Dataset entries
:::

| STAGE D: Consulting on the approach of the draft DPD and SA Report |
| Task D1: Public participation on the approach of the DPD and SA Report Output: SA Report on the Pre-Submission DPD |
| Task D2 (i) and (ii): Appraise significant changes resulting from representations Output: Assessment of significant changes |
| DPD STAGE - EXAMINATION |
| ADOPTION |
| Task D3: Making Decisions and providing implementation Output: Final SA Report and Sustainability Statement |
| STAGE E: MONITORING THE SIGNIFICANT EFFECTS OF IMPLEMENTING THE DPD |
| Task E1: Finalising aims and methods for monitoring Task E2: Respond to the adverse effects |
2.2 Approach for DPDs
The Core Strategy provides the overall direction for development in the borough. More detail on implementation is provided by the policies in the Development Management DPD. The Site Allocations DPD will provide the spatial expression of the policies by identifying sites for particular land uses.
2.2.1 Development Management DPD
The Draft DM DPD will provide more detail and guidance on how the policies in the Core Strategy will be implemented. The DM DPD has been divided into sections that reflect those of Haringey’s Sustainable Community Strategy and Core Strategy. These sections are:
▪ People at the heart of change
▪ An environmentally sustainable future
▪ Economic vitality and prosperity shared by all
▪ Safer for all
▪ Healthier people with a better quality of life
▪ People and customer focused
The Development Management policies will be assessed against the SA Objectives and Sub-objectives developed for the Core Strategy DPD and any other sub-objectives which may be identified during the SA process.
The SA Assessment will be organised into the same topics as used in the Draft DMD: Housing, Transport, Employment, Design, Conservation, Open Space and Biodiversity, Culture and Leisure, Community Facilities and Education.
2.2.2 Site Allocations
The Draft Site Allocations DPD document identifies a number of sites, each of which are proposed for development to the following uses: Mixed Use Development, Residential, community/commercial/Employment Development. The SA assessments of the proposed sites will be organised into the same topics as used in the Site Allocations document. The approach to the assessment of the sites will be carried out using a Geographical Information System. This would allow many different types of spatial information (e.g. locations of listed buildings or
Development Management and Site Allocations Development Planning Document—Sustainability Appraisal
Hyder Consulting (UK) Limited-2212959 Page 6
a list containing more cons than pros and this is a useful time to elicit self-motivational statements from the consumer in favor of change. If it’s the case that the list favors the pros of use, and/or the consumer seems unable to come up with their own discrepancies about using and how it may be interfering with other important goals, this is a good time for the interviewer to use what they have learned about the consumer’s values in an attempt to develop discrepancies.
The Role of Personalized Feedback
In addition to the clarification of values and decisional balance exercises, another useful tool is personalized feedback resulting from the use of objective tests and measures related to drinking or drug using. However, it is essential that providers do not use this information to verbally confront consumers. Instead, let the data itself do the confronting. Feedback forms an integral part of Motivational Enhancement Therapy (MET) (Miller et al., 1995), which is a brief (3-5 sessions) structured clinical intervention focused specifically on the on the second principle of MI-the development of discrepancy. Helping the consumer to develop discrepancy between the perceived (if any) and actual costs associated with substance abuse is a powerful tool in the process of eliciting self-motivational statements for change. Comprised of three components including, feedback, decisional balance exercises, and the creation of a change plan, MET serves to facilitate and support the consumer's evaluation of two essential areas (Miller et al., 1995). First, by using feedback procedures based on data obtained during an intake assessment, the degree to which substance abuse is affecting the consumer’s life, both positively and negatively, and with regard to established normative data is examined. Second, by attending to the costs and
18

:::

ABOUT THIS TASK |
Every record shown above should appear again in your answer, unchanged.

ANSWER BELOW |
| STAGE D: Consulting on the approach of the draft DPD and SA Report |
| Task D1: Public participation on the approach of the DPD and SA Report Output: SA Report on the Pre-Submission DPD |
| Task D2 (i) and (ii): Appraise significant changes resulting from representations Output: Assessment of significant changes |
| DPD STAGE - EXAMINATION |
| ADOPTION |
| Task D3: Making Decisions and providing implementation Output: Final SA Report and Sustainability Statement |
| STAGE E: MONITORING THE SIGNIFICANT EFFECTS OF IMPLEMENTING THE DPD |
| Task E1: Finalising aims and methods for monitoring Task E2: Respond to the adverse effects |
2.2 Approach for DPDs
The Core Strategy provides the overall direction for development in the borough. More detail on implementation is provided by the policies in the Development Management DPD. The Site Allocations DPD will provide the spatial expression of the policies by identifying sites for particular land uses.
2.2.1 Development Management DPD
The Draft DM DPD will provide more detail and guidance on how the policies in the Core Strategy will be implemented. The DM DPD has been divided into sections that reflect those of Haringey’s Sustainable Community Strategy and Core Strategy. These sections are:
▪ People at the heart of change
▪ An environmentally sustainable future
▪ Economic vitality and prosperity shared by all
▪ Safer for all
▪ Healthier people with a better quality of life
▪ People and customer focused
The Development Management policies will be assessed against the SA Objectives and Sub-objectives developed for the Core Strategy DPD and any other sub-objectives which may be identified during the SA process.
The SA Assessment will be organised into the same topics as used in the Draft DMD: Housing, Transport, Employment, Design, Conservation, Open Space and Biodiversity, Culture and Leisure, Community Facilities and Education.
2.2.2 Site Allocations
The Draft Site Allocations DPD document identifies a number of sites, each of which are proposed for development to the following uses: Mixed Use Development, Residential, community/commercial/Employment Development. The SA assessments of the proposed sites will be organised into the same topics as used in the Site Allocations document. The approach to the assessment of the sites will be carried out using a Geographical Information System. This would allow many different types of spatial information (e.g. locations of listed buildings or
Development Management and Site Allocations Development Planning Document—Sustainability Appraisal
Hyder Consulting (UK) Limited-2212959 Page 6
a list containing more cons than pros and this is a useful time to elicit self-motivational statements from the consumer in favor of change. If it’s the case that the list favors the pros of use, and/or the consumer seems unable to come up with their own discrepancies about using and how it may be interfering with other important goals, this is a good time for the interviewer to use what they have learned about the consumer’s values in an attempt to develop discrepancies.
The Role of Personalized Feedback
In addition to the clarification of values and decisional balance exercises, another useful tool is personalized feedback resulting from the use of objective tests and measures related to drinking or drug using. However, it is essential that providers do not use this information to verbally confront consumers. Instead, let the data itself do the confronting. Feedback forms an integral part of Motivational Enhancement Therapy (MET) (Miller et al., 1995), which is a brief (3-5 sessions) structured clinical intervention focused specifically on the on the second principle of MI-the development of discrepancy. Helping the consumer to develop discrepancy between the perceived (if any) and actual costs associated with substance abuse is a powerful tool in the process of eliciting self-motivational statements for change. Comprised of three components including, feedback, decisional balance exercises, and the creation of a change plan, MET serves to facilitate and support the consumer's evaluation of two essential areas (Miller et al., 1995). First, by using feedback procedures based on data obtained during an intake assessment, the degree to which substance abuse is affecting the consumer’s life, both positively and negatively, and with regard to established normative data is examined. Second, by attending to the costs and
18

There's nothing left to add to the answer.